Geheel anders wist vader me zijn teerheid te betuigen. Om mijn uithoudingsvermogen te vermeerderen, met moeders tegenzin, vertrokken we van huis voor een urenlange, vermoeiende wandeling. Gelijk wroetende mollen in hun gezellig labyrint doorkruisten we de stad in alle richtingen.

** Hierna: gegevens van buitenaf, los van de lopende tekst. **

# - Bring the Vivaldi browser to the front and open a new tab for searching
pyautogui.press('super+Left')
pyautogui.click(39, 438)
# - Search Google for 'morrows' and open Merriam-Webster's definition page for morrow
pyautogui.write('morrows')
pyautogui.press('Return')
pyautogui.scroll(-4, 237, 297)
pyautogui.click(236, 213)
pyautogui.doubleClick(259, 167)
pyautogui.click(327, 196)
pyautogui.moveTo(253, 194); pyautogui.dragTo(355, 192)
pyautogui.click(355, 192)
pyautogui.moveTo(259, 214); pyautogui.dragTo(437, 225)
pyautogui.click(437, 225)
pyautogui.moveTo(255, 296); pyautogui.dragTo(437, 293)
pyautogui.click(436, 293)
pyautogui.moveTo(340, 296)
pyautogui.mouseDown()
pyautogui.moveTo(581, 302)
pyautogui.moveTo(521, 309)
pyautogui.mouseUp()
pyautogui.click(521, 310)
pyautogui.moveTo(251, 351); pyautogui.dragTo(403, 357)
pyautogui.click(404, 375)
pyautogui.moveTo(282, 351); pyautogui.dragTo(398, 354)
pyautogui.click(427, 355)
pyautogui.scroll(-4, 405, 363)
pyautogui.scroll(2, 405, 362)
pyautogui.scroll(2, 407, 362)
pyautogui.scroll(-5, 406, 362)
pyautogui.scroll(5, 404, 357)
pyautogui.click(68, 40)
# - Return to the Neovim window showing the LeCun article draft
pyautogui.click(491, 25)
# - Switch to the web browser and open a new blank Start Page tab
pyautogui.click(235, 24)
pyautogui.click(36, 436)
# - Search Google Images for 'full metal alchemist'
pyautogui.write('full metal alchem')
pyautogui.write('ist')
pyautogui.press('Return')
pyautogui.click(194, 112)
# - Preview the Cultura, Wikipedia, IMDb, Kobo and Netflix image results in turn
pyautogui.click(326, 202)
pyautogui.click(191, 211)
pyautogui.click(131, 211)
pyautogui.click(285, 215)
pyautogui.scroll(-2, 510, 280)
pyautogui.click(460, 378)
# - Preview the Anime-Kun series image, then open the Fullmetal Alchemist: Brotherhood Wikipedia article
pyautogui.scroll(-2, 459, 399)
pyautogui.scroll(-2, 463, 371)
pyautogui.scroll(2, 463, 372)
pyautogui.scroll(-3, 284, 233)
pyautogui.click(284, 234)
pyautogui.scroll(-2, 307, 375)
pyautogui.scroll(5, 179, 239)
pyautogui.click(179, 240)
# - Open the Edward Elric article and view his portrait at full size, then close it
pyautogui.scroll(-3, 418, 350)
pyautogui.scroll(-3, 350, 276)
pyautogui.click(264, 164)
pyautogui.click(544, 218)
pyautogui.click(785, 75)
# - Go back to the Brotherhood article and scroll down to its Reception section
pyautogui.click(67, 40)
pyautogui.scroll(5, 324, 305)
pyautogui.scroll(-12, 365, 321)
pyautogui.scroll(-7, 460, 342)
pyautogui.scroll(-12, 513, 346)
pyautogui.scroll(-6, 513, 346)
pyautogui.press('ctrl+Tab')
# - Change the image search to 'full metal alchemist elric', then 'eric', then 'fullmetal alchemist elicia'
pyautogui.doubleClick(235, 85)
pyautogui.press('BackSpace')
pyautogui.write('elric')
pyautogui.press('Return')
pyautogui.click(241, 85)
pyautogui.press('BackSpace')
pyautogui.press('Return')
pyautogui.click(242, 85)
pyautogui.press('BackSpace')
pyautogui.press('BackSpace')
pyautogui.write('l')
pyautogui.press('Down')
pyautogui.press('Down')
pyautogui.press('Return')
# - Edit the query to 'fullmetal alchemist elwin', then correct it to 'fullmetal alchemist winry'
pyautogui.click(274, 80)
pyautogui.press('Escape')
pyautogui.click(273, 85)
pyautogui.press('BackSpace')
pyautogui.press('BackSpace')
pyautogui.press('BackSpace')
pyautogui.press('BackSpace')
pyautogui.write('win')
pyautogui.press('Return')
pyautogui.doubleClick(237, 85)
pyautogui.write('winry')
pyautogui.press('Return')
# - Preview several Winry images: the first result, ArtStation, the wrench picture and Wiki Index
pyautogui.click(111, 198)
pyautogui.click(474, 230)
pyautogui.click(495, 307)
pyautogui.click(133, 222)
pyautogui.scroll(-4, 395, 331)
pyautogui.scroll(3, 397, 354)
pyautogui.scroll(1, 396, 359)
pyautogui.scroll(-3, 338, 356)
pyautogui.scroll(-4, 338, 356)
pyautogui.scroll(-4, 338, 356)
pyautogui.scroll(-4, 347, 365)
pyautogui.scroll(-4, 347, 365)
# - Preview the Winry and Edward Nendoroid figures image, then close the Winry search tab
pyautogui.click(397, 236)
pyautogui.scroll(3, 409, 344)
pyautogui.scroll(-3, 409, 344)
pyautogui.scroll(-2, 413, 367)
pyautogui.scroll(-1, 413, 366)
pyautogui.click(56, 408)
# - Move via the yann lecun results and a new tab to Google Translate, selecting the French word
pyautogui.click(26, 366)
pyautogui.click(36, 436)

In de Jezusstraat, in de Lange en in de Korte Nieuwstraat, op de Paddengracht en in de Oudaen stonden telegraafpalen langs de boord van het trottoir geplant en een geest, uit het donker aangevlogen, zoemde ononderbroken in hun ruw ontschorste, zwarte hout; bij winderig weder zoveel luider in de gespannen telefoondraden huilde geweeklaag van gevangen prinsessen uit Bohemen. In de Twaalfmaandenstraat, vóór de trap waarlangs we de beurs verlieten, was het plaveisel ingezakt. Als het regende vonden wij er altijd een brede waterplas, die nooit anders dan ‘de zee van Marmara’ werd geheten. We moesten er onze koers om wijzigen, want het kostte een toer van behendigheid om er met droge voeten langsheen te stevenen. En pas waren we de Huidevettersstraat ingestapt, als ik popelend van harte reeds naar de Lange Gasthuisstraat verlangde, om langs de Boogkeers het doosachtig convent van de zusters karmelietessen, op de Rosier, te bereiken. Avonden achtereen in de augustusmaand zat er een sjirpende krekel in de koestering van een brandende lantaarn verscholen. Men zag ze niet, ofschoon het fijn geslijp van haar mesje zich van ver liet horen. Mijn opgewondenheid kon ik nauwelijks bedwingen; trillend van spanning stond ik onder de lantaarn te luisteren en mijn ogen hield ik erbij dichtgeknepen. Doch zulke dingen moest ik gewoon in het voorbijgaan leren opvangen, zonder iets van mijn voldoening naar buiten prijs te geven. Dààrom bleef vader er niet bij stilstaan, ofschoon deze wandeling terwille van de krekel werd gekozen.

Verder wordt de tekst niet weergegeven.